Page excerpt —

Romanian Deadlifts - Stand with feet hip width or a little wider, toes straight or slightly
pointed outward. Grip the bar with hands supinated, shoulders retracted, glutes back,
slight bend in the knees. During the ascent keep the lower body still and extend the hips to
an upright position, at the top lean back and squeeze the glutes. On the descent keep the
lower body in the same posture as you lower your torso to a 45 degree angle, keeping
your shoulders retracted and body tight. Feel the movement train your whole posterior
chain of your body: Glutes, Hams, Low Back, Back, Rear Deltoids, Calves, and Core. This
exercise innervates roughly 60% of the body's muscle fibers and you'll feel it the next day.
Muscles Trained: Glutes, Hamstrings, & Spine.






Lower Body - Minor Movements

Leg Extensions - Trains predominately the Quadriceps. Sit and adjust machine so that
your knees are just past the cushion you are sitting on, having your feet tucked behind the
foot lever, keeping your heels flexed. Prepare, take an inhale, exhale as you lift up the foot
lever, flexing your quadriceps throughout the full range of motion. Once your reach a full
leg extension, allow for the descend slowly, once you tap at the bottom, repeat upward,
and repeat the cycle for your desired repetition. The leg extension is made for shaping and
working your quadriceps, you do not need to load heavy weight to perform this exercise as
it can be too hard on the knees (due to the distance between the arc and lever from knees
to ankles and plane of motion being horizontal). Muscles Trained: Quadriceps.





Leg Curls - There are 2 types of leg curl machines; we provide the pictures for the seated
leg curl, which is the newer machine version of the leg curl. There is also the lying leg curl.
In each separate machine, the leg movement is the same. The leg curl predominately
trains the hamstring, also known as the spinter's muscle. Generally to be biomechanically
balanced and symmetrical, the hamstring should be 75% as strong as your quadriceps. On
the leg curl you sit down or lie down and perform a knee flexion. You begin with your knees
almost fully extended horizontally and do just the opposite of the leg extension. Contract
your hams by flexing your knee flexion and bringing your ankles towards and behind your
glutes, make sure to have your heels fully dorsi-flexed throughout the ROM of the entire
exercise to get the most muscle fiber contraction for the hamstrings. Once you've bent the
knees all you can, allow the knees to return to a horizontal position in a controlled manner.
When you reach the top, keep a slight bend in the knees to not fully hyperextend the
knees, and perform the same movement for your desired repetitions to achieve. Again,
generally this is not one of the movements where you load insane amounts of weights (to
prevent a higher likeliness of injury), throughout the ROM provide your own isometric
contraction by passionately squeezing your hams on your own as well. Muscles Trained:
Hamstrings.











External Hip Machine - Picture not provided. Simply sit down in a hip abductor hip adductor
machine with your knees bent and feet placed on the foot bars. Extend or adduct your hips
outward, go outward to the extent you can, pause, and allow for the machine to return
inward in a slow and controlled manner. One may choose to lean forward keeping your
shoulders back if you choose. This is a great exercise and you'll feel it later in each step
you take later in your hip adductors.

Data items
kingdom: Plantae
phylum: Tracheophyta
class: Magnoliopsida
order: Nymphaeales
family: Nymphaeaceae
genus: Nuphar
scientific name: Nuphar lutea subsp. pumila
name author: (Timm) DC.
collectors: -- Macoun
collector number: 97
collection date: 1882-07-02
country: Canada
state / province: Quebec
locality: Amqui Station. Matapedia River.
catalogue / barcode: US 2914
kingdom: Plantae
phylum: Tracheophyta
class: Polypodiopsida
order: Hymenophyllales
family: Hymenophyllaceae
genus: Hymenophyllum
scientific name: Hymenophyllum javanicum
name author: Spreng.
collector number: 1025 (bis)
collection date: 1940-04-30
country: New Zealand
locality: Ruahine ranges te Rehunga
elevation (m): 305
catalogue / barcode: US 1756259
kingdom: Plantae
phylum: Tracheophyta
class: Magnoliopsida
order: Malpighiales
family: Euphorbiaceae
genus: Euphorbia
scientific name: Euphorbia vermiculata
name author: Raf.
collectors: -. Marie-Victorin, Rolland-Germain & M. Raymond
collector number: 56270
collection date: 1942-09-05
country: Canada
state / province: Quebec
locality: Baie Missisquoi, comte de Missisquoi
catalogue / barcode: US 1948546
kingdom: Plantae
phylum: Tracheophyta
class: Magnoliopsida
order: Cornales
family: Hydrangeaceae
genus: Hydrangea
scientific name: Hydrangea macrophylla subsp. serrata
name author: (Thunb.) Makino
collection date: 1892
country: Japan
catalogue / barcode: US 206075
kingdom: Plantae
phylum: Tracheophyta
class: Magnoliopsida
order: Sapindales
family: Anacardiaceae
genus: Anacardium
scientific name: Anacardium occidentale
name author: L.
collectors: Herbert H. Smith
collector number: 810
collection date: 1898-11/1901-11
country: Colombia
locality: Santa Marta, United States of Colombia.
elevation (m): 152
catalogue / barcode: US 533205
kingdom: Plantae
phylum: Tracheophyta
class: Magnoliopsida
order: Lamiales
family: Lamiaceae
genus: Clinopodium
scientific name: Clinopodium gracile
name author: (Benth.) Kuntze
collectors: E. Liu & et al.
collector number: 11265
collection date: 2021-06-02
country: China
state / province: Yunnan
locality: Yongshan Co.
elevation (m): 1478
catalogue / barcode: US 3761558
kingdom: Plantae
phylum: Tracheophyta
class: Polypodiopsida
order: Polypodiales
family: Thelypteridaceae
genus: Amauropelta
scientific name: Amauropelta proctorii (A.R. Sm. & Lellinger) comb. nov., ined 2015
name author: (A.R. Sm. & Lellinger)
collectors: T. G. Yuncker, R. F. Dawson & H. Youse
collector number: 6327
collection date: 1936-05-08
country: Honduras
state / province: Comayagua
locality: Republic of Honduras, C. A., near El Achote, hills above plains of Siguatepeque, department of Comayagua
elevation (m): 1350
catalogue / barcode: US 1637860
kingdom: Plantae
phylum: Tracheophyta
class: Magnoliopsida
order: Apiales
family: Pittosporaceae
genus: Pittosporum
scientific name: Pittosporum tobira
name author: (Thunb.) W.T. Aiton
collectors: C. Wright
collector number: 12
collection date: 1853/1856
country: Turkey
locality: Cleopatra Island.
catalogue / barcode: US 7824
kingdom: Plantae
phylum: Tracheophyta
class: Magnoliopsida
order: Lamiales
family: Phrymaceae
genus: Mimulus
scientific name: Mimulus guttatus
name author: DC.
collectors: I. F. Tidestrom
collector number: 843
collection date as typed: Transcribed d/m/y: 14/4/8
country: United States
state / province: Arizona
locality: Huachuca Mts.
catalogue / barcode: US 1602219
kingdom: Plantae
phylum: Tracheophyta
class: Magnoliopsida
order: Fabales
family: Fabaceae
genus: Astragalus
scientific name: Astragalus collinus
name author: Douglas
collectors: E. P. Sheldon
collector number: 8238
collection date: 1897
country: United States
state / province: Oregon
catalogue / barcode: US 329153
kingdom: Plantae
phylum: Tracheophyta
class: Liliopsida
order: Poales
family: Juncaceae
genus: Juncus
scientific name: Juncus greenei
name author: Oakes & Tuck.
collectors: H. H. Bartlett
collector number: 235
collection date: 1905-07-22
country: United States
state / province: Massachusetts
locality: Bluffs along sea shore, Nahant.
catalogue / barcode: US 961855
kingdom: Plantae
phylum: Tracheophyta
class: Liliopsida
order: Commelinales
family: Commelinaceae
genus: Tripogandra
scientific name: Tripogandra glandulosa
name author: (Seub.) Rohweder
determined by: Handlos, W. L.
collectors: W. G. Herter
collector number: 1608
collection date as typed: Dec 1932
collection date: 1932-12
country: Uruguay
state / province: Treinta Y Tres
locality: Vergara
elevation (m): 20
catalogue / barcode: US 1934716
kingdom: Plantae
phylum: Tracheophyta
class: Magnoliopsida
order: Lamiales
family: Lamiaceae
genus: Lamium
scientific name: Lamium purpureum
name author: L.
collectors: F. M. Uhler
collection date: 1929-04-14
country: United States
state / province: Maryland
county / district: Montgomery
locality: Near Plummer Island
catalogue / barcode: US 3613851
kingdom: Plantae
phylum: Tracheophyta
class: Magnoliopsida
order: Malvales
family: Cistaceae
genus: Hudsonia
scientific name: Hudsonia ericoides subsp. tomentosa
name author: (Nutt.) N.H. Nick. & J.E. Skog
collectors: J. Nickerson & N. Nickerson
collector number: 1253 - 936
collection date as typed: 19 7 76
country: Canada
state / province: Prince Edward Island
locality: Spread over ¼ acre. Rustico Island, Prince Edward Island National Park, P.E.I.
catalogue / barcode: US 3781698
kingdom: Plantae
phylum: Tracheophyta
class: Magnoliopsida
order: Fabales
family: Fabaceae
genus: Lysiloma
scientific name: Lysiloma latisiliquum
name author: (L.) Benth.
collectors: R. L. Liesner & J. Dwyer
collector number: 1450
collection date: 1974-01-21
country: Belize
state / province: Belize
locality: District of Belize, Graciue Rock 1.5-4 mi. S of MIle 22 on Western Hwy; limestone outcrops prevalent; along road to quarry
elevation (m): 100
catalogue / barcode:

Exercise brief — Write the next part of the exercise guide, beginning right after its last sentence. You won't need the items for anything here.

Task answer —
Inner Thighs - Lying Adductor Longus Flexion - You do not need a machine for this
exercise. In order to train this muscle correctly, you need to either sit or stand with your
legs fully elongated; with your quadriceps flexed, heel dorsi-flexed, thus allowing for the
adductor longus to be fully contracted. Lie down and raise your leg up, reach the top, hold
for a moment and return downward, tap the floor and repeat. You may use ankle weight to
increase the intensity. This exercise is extremely important to muscularly balance the inside
strength of your leg. Otherwise, you can lead yourself to a more vulnerable to injuries such
as groin pull, knees problems, etc... Most other leg movements do not provide a proper
training for the inside of your leg, abductor longus muscles. Optional Standing Adductor
Movement - You may also use a ankle footstrap and cable pulley for straight legged hip
abductions movements to strengthen your adductor longus (inner thigh muscles). Muscles
Trained: Adductor Longus.

Calf Machine - The machine movement trains the gastrocnemius and soleus. The
gastrocnemius is the prime muscle that is used in the calf for most movements and is most
important to be trained for calf strength. On the seated calf machine, sit down torso erect,
upright, have the balls of your feet on the foot lever, leaving your mid-foot and heels
hanging off. Then lift up and press the weight up plantar flexing your foot, pause at the top,
and allow your foot to descend and dorsiflex in a slow controlled manner. Repeat
movement to your desired repetition and intensity range. Muscles Trained: Gastrocnemius
& Soleus.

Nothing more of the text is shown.